Say there’s a large data set, something like the lake under a SIEM. How do you find interesting elements from it? There’s a few different tricks, such as throwing it through a series of algorithms. One fun trick is to use a generic dashboard pattern. One I’ve played around with a few times is the top 40 most interesting.
For slicing through large data sets, the T40MI is an interesting tool that can be easily used across a lot of single-variable domains:
- Top 10 most common items, with raw counts
- 10 biggest increases in $time_period, as percentages
- 10 biggest decreases in $time_period, as percentages
- Bottom 10 least common items, with raw counts
Pro: it covers all sorts of interesting things from all sorts of data sets! Doesn’t matter if the data is normal or not. Shows interesting transients and gives a quick glance of importance to what matters. It also reveals context quickly. I like dashboards that show you time-relevant changes across the recent past along with current status.
Con: it takes some deep understanding of the data set.
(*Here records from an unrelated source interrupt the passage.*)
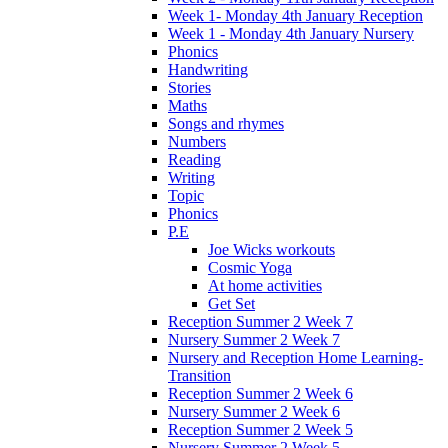
Week 1- Monday 4th January Reception
Week 1 - Monday 4th January Nursery
Phonics
Handwriting
Stories
Maths
Songs and rhymes
Numbers
Reading
Writing
Topic
Phonics
P.E
Joe Wicks workouts
Cosmic Yoga
At home activities
Get Set
Reception Summer 2 Week 7
Nursery Summer 2 Week 7
Nursery and Reception Home Learning-
Transition
Reception Summer 2 Week 6
Nursery Summer 2 Week 6
Reception Summer 2 Week 5
Nursery Summer 2 Week 5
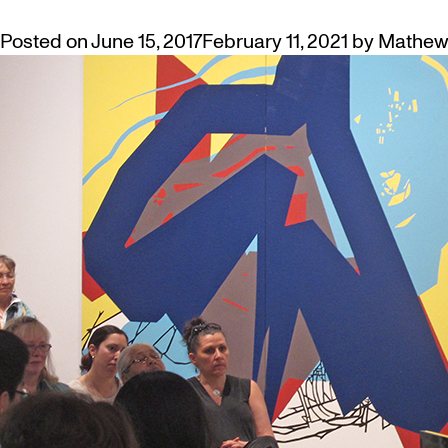
Posted on
June 15, 2017
February 11, 2021
by
Mathew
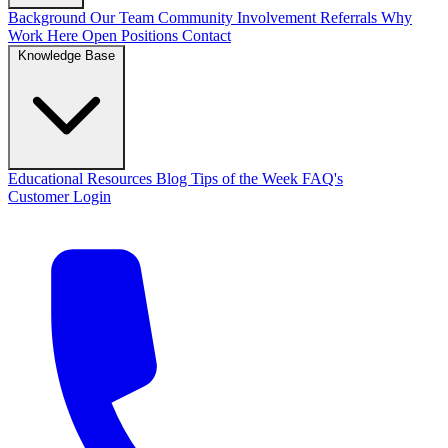
Background
Our Team
Community Involvement
Referrals
Why
Work Here
Open Positions
Contact
Knowledge Base
Educational Resources
Blog
Tips of the Week
FAQ's
Customer Login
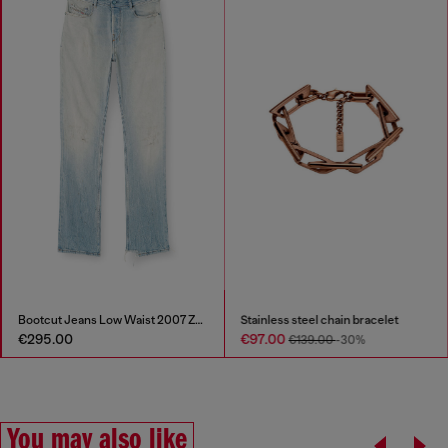
Bootcut Jeans Low Waist 2007 Zatiny
Stainless steel chain bracelet
€295.00
€97.00
€139.00
-30%
You may also like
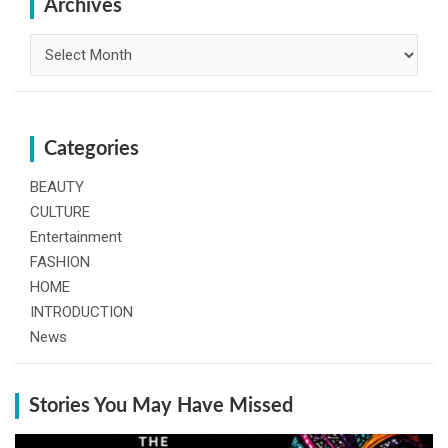
h
Archives
Archives
Categories
BEAUTY
CULTURE
Entertainment
FASHION
HOME
INTRODUCTION
News
Stories You May Have Missed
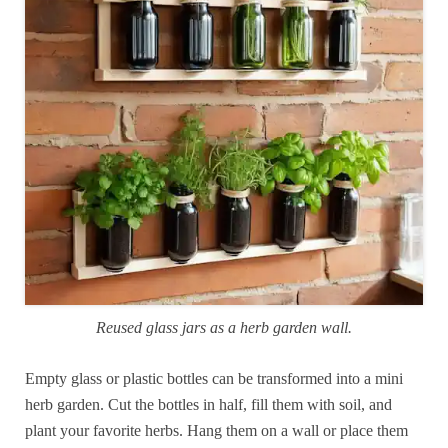
Reused glass jars as a herb garden wall.
Empty glass or plastic bottles can be transformed into a mini
herb garden. Cut the bottles in half, fill them with soil, and
plant your favorite herbs. Hang them on a wall or place them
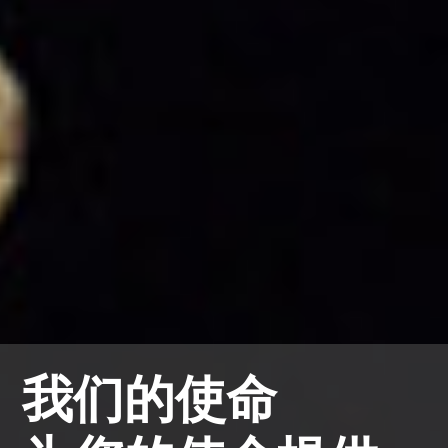
我们的使命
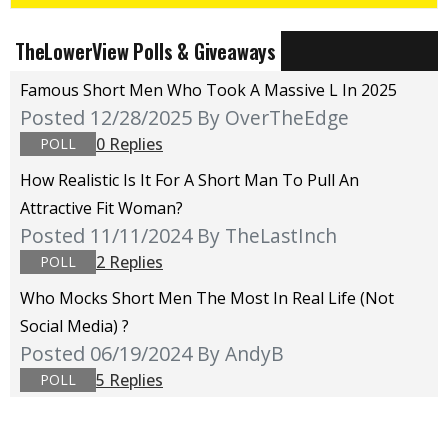
TheLowerView Polls & Giveaways
Famous Short Men Who Took A Massive L In 2025
Posted 12/28/2025
By OverTheEdge
0 Replies
POLL
How Realistic Is It For A Short Man To Pull An
Attractive Fit Woman?
Posted 11/11/2024
By TheLastInch
2 Replies
POLL
Who Mocks Short Men The Most In Real Life (not
Social Media) ?
Posted 06/19/2024
By AndyB
5 Replies
POLL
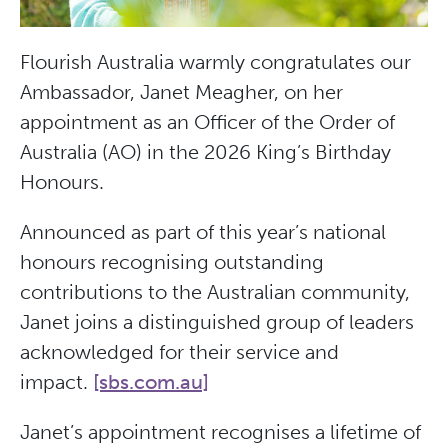
Flourish Australia warmly congratulates our
Ambassador, Janet Meagher, on her
appointment as an Officer of the Order of
Australia (AO) in the 2026 King’s Birthday
Honours.
Announced as part of this year’s national
honours recognising outstanding
contributions to the Australian community,
Janet joins a distinguished group of leaders
acknowledged for their service and
impact.
[sbs.com.au]
Janet’s appointment recognises a lifetime of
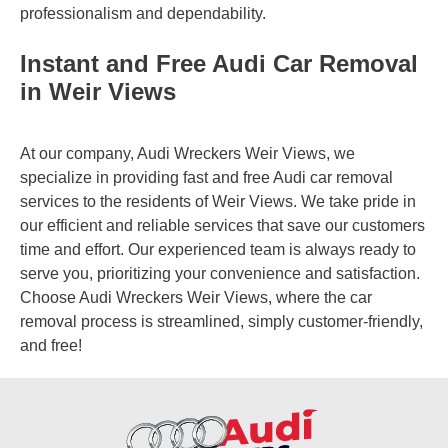
professionalism and dependability.
Instant and Free Audi Car Removal
in Weir Views
At our company, Audi Wreckers Weir Views, we
specialize in providing fast and free Audi car removal
services to the residents of Weir Views. We take pride in
our efficient and reliable services that save our customers
time and effort. Our experienced team is always ready to
serve you, prioritizing your convenience and satisfaction.
Choose Audi Wreckers Weir Views, where the car
removal process is streamlined, simply customer-friendly,
and free!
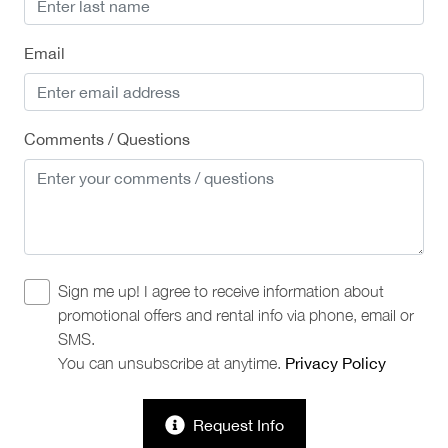
Email
Comments / Questions
Sign me up! I agree to receive information about
promotional offers and rental info via phone, email or
SMS.
You can unsubscribe at anytime.
Privacy Policy
Request Info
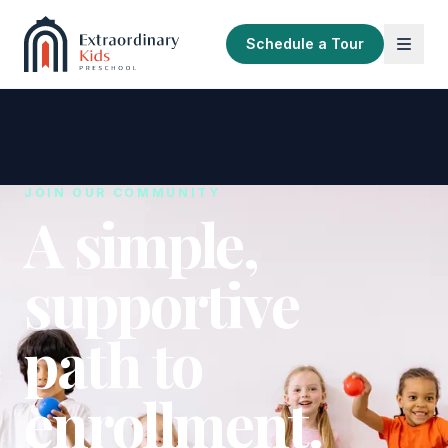
Schedule a Tour
JOIN OUR COMMUNITY
A simple,
supportive
path to
enrollment.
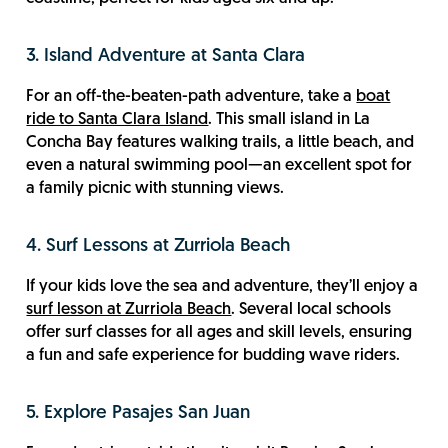
3. Island Adventure at Santa Clara
For an off-the-beaten-path adventure, take a
boat
ride to Santa Clara Island
. This small island in La
Concha Bay features walking trails, a little beach, and
even a natural swimming pool—an excellent spot for
a family picnic with stunning views.
4. Surf Lessons at Zurriola Beach
If your kids love the sea and adventure, they’ll enjoy a
surf lesson at Zurriola Beach
. Several local schools
offer surf classes for all ages and skill levels, ensuring
a fun and safe experience for budding wave riders.
5. Explore Pasajes San Juan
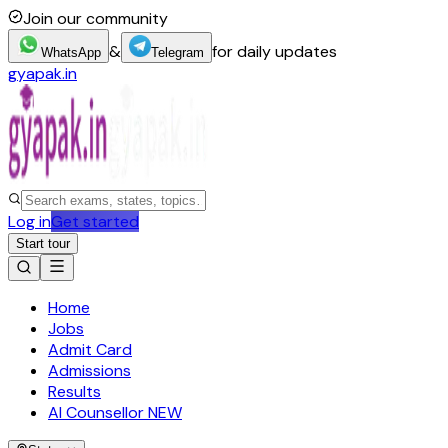
Join our community
&
for daily updates
WhatsApp
Telegram
gyapak.in
Log in
Get started
Start tour
Home
Jobs
Admit Card
Admissions
Results
AI Counsellor
NEW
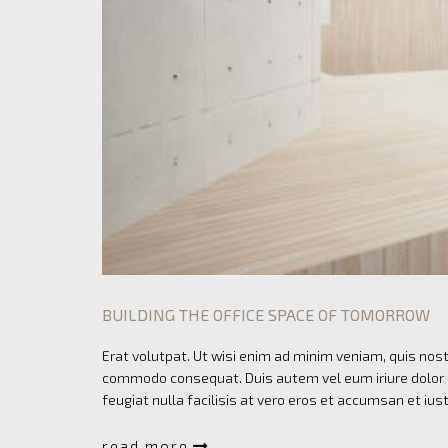
BUILDING THE OFFICE SPACE OF TOMORROW
Erat volutpat. Ut wisi enim ad minim veniam, quis nostr
commodo consequat. Duis autem vel eum iriure dolor in
feugiat nulla facilisis at vero eros et accumsan et ius
read more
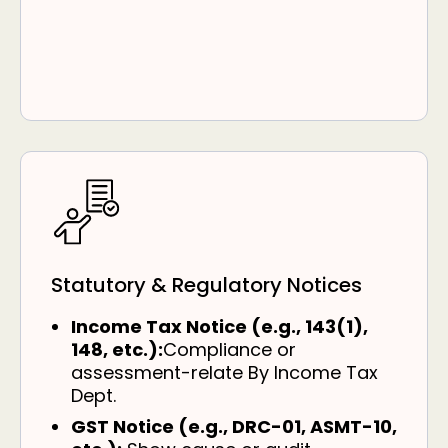
Statutory & Regulatory Notices
Income Tax Notice (e.g., 143(1),
148, etc.):
Compliance or
assessment-relate By Income Tax
Dept.
GST Notice (e.g., DRC-01, ASMT-10,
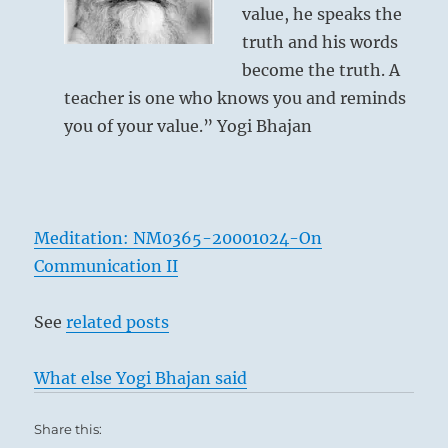
value, he speaks the
truth and his words
become the truth. A
teacher is one who knows you and reminds
you of your value.” Yogi Bhajan
Meditation: NM0365-20001024-On
Communication II
See
related posts
What else Yogi Bhajan said
Share this:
You’ve got to transform every new data set to pick out the attribute that matters. Pick the wrong one and this is a meaningless dashboard.
I’ve used it effectively with browser user agent strings, top level domain names, and certificate authorities. It’s really effective for spotting changes in user behavior. I’ve seen it flop with network ranges and more detailed DNS names, where the level of randomness is just too high.
Here’s an example of a useful outcome. During a software update, you can watch to see if the installed versions of an application are updating as intended.
- Starting: the old version is in the top 10 list, and your new version appears in the bottom 10 list.
- In progress: the new version is in the 10 biggest increases list, while the old version is present on the 10 biggest decreases list.
- Complete: when the new version enters the top 10 list and old version enters the bottom 10 list, you can declare victory. You also expect to see new and old versions drop out of the biggest increases and decreases lists.